Two days into May and I found that I really couldn’t give up the Arches Cold Press watercolor board, yet. I took a scrap of it and taped the sides leaving only a relatively small window: 4-3/16 x 6-5/8 inches.
Dick said he would sit for me. (Really, this has to stop—he has important stuff to do. I might have to get a puppy!)
I picked up the Pentel Pocket Brush Pen and sketched quickly. Then I started to paint with gouache but it was like my brain wouldn’t work. After a month of painting with watercolor my brain still hadn’t moved into gouache mode again. (The final painting for IFJM was a gouache painting but it was non-natural colors so it didn’t matter which colors I put down as long as the values were working—I wanted this sketch to be more realistic.)
After about five minutes I got up and left the room. I washed off all the paint. I dried the board with a heat gun. What remained? The ink lines and some angry slashes of staining colors.
I had another go. For a few minutes things would go well. Then they wouldn’t. Usually they stopped going well at the exact moment I started to feel cocky and believed it was all working out.
Normally I have a plan of attack when I make a painting. I know which pigments I’m going to use to get the desired results—natural or non-natural color is also a decision I make up front.
On Monday I was working with pigments I’d put out two days before. They were sealed and still soft. (I put my working palette in a plastic bag with a little bit of moisture on the palette in the form of a small piece of folded paper towel which is wet.)
Frankly I just wanted to paint something and feel the gouache move around on the paper (or in this case the board).
It seemed like an eternity, with me putting down a color and adjusting it, and then working elsewhere while it dried, and repeating. Of course the eyebrows were an issue, but overall I really liked the proportions of the head. It was just that the left (our left) was too far out.
I can hide a lot with gouache—if you look at the finished piece the dark lines you see are 99.9 percent paint. None of the sketch lines in the face are visible, except on at the right on the brow, one under the eye on the right. The shirt lines are all still visible. I didn’t want to do anything with them.
But even though I can hide a dark ink line with gouache things were taking so much effort I didn’t want to work at it. I took a Montana marker and covered the background in raspberry (that’s what I call it I don’t know if that’s what they call it). I cut back into the ear on the left (you can see some paint lines under the acrylic marker).
Next I messed with the hair for a bit. He doesn’t have gray hair, but there is some very light blonde and white hair now. There is also a lot of darker “remnant ginger” as I like to call it. And then of course there is the greenish tinge that all those hours in the pool impart on blonde hair.
I put in the darkest areas and then worked elsewhere, going back with lighter layers when the darker ones were dry. I blended a bit, I added more darks, it finally resembled something like Dick’s hair—which yes, needs to be cut and does stick out at all angles like that. I think it’s charming. (On the few occasions he actually combs his hair—weddings, funerals—I find it actually a little unsettling to look at him.)
Left: Just for grins, here's the quick pen sketch. I don't draw out the hair to its ends because I know I'm going to have to cover the ink lines and a lot of ink out where it's wispy would be difficult. I also only put the vaguest of outlines of the eyebrow extension for the same reason. You can clearly see that gouache allows me to keep refining. The edges of the board have been taped. Click on the image to view an enlargement.
Of course I needed to adjust the eyebrows throughout all this. They are vague here because basically they are vague in real life—who knows where they really begin and end.
What I’m most happy about is I did get a little bit of the cavern of recession beneath those eyebrows, but didn’t make the values so dark there that he looked excessively tired.

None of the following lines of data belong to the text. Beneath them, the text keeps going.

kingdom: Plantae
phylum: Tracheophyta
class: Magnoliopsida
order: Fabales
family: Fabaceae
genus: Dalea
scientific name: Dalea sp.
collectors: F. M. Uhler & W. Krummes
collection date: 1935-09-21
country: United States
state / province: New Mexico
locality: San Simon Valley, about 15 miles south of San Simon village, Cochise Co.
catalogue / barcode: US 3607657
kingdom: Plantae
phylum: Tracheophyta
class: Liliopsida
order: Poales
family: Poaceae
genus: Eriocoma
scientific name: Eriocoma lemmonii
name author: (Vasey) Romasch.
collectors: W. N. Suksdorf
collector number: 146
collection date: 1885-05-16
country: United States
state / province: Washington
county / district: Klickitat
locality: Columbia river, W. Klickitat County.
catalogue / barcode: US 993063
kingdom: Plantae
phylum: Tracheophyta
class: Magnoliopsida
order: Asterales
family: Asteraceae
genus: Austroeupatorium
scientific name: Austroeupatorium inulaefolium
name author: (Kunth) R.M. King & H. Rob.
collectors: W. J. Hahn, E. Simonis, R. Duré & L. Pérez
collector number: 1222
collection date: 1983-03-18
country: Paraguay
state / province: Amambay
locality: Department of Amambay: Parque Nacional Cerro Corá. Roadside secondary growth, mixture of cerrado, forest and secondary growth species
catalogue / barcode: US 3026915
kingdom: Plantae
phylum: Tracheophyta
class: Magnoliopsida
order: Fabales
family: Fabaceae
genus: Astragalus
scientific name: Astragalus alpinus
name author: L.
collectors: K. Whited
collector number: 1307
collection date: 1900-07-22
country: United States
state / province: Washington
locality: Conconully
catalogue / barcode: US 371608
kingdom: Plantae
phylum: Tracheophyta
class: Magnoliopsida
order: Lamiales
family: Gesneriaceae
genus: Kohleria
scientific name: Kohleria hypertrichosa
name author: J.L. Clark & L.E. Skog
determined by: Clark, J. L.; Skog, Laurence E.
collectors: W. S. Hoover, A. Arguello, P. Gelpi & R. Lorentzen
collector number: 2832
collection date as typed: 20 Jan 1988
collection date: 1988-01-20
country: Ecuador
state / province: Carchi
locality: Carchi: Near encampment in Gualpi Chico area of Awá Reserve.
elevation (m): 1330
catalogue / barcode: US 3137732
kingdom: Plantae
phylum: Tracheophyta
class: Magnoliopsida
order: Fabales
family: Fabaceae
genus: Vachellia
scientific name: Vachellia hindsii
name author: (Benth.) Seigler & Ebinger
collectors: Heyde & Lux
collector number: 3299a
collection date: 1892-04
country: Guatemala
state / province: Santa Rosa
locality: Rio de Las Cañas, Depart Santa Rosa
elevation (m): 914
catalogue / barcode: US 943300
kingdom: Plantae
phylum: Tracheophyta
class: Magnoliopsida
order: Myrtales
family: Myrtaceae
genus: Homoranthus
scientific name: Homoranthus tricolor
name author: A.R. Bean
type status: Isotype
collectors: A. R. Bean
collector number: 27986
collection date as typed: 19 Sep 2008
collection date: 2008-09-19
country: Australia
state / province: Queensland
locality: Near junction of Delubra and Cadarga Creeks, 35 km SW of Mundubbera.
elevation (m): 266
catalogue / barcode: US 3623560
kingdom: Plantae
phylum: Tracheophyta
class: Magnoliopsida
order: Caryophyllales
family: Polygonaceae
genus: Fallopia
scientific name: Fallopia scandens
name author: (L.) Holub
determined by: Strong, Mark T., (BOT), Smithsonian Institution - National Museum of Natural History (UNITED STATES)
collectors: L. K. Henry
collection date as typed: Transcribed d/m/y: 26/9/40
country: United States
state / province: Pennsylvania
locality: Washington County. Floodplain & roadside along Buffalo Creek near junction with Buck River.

It’s the most age appropriate sketch I’ve done of him in ages. (Either I make him look too young or too old.) And he has a great patient look—appropriate for someone who kindly sat still for an hour and 15 minutes so I could paint.
Are there things I would change? Sure. There always are. But I like it as a step back from watercolor to gouache—without my head exploding.
I realized how few colors I work with in gouache compared to watercolor, and yes I was testing a new watercolor palette in my 2016 IFJM journal, but even so it was three times as many pigments (though I didn’t use them all in every painting!!). And I reminded myself that I was working with left over colors. If I’d had out my full gouache palette, or set out colors specifically for this project things would have been different—they can always be different.
I think that’s what I love so much about painting.
It’s about “What can I do right now, with what I have. Make a plan, go!” I just have to remember to make the plan!
I do love this cold press watercolor board—I have a bunch more of them.
The best remedy for painting withdrawal is to paint more…
I wonder what Dick has planned for this evening?